A large study has found that people who work 55 hours or more per week have a 33% greater risk of stroke and a 13% greater risk of coronary heart disease than those who work 35 to 40 hours per week. The study is a meta-analysis of data from studies done in Europe, the United States, and Australia.
This analysis includes data on more than 600,000 individuals and is the largest study of the relationship between working hours and cardiovascular health. But the analysis shows a correlation, not whether there is a cause-and-effect relationship between long work hours and the risk of stroke.
Researchers led by Mika Kivimaki of University College London combined the results of multiple studies and tried to account for factors that might skew the results, such as cholesterol levels, high blood pressure, smoking, and physical activity. They also collected information from public databases and received additional data from the authors of previous work.
Seventeen of the studies included nearly 530,000 men and women who were tracked on average 7.2 years. More than 1,700 nonfatal and deadly strokes occurred in this patient population. After controlling for other factors, the researchers found a one-third greater risk of stroke among those workers who reported working 55 or more hours weekly, compared with those who reported working the more-standard 35 to 40 hours.
Kivimaki and his colleagues also found the risk of stroke increased with longer work hours.

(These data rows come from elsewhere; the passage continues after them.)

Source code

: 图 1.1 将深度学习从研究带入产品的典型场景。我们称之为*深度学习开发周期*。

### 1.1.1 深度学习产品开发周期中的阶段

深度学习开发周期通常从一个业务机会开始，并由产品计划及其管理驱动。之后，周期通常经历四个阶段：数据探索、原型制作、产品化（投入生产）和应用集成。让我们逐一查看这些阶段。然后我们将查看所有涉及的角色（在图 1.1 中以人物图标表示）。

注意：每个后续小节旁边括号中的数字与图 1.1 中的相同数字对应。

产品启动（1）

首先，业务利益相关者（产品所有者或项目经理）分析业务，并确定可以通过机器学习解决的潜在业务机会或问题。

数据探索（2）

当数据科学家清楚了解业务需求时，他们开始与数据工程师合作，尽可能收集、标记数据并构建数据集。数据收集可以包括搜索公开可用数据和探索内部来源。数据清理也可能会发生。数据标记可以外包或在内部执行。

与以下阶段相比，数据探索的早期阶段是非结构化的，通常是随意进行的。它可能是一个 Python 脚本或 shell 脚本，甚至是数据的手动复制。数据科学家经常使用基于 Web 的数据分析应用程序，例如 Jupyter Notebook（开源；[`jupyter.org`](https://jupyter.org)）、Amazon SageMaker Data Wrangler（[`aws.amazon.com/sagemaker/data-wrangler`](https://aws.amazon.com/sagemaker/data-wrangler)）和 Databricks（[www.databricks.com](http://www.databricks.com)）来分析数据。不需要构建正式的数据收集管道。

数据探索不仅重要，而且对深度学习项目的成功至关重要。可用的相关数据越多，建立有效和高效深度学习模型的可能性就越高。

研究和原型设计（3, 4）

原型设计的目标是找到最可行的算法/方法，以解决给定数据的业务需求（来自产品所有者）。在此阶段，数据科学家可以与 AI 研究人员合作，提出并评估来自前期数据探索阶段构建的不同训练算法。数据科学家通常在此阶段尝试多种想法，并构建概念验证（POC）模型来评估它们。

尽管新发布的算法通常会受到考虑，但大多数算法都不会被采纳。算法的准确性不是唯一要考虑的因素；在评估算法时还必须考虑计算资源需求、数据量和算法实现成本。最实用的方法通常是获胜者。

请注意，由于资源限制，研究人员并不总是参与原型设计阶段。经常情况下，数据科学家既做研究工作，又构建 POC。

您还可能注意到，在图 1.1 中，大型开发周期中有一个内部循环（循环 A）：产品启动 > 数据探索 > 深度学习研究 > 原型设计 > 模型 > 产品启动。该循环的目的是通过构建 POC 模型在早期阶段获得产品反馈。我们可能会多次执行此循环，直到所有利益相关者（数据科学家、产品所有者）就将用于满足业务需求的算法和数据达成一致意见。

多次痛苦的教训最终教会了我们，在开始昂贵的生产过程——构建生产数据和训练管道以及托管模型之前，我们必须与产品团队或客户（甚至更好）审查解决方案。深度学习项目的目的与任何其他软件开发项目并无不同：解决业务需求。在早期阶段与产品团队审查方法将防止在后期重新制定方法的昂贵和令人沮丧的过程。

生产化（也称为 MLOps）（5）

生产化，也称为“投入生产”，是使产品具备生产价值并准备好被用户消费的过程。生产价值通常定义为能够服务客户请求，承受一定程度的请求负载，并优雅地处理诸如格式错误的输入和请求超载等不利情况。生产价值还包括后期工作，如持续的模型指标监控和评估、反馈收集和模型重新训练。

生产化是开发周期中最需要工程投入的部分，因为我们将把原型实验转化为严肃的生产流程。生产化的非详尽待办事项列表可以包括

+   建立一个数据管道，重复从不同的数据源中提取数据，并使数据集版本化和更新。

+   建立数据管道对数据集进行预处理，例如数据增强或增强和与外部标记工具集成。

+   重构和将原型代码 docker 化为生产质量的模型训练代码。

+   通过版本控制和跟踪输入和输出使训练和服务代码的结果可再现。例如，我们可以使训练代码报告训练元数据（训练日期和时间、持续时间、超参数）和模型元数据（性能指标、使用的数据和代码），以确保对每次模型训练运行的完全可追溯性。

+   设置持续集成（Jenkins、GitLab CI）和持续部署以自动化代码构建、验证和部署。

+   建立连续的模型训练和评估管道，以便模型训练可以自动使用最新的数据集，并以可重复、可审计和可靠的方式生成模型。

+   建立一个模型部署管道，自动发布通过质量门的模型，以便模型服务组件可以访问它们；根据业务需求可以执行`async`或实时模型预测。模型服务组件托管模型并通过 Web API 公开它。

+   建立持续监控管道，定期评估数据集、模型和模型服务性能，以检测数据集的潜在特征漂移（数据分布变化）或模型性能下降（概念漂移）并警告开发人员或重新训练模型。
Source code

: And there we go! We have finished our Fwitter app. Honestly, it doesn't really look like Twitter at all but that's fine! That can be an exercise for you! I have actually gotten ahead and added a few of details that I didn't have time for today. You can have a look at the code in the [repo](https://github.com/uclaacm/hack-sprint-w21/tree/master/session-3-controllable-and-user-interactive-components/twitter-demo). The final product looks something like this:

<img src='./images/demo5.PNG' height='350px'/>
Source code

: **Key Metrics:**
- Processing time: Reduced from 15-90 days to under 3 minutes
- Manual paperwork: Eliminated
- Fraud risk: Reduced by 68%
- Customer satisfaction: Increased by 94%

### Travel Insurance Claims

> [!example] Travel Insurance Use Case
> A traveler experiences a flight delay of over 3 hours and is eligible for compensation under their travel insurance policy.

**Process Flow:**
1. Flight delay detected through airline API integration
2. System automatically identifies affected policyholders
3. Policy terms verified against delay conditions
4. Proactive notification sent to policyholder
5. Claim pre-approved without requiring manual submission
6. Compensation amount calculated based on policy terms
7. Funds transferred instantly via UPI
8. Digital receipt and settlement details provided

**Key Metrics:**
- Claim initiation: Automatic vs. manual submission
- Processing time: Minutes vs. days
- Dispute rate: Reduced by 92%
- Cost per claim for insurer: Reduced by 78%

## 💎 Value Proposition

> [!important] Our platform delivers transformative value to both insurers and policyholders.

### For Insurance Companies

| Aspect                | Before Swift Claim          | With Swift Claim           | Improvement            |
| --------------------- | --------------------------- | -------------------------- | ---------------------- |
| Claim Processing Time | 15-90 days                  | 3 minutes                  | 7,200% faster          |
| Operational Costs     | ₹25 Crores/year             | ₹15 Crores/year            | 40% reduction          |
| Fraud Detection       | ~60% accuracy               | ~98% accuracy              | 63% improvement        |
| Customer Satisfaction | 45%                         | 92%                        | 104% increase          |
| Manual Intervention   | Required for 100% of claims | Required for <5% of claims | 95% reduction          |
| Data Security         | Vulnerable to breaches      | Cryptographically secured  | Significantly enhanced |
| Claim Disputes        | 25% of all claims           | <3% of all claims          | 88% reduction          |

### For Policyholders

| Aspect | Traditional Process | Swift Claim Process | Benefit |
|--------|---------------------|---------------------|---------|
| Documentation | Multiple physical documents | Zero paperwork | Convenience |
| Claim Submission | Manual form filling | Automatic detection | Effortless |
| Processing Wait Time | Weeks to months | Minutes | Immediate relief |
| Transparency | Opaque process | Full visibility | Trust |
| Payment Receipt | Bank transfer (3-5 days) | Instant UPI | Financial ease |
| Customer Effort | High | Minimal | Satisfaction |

The analysis of coronary heart disease in workers included data from 25 studies that involved more than 603,000 people. Some of these studies were evaluated in both the coronary heart disease and in the stroke analysis. After an average of 8.5 years, more than 4,700 received diagnoses of heart disease as a cause of death or hospitalization, or a 13% increase in those who worked long hours over those who did not.
Although the association between stroke and long work hours is strong, it is still not possible to determine if long hours are entirely to blame for the increased risk. Many studies only asked participants once how many hours they worked per week. In addition, it was not determined whether participants felt a lot of stress on their jobs.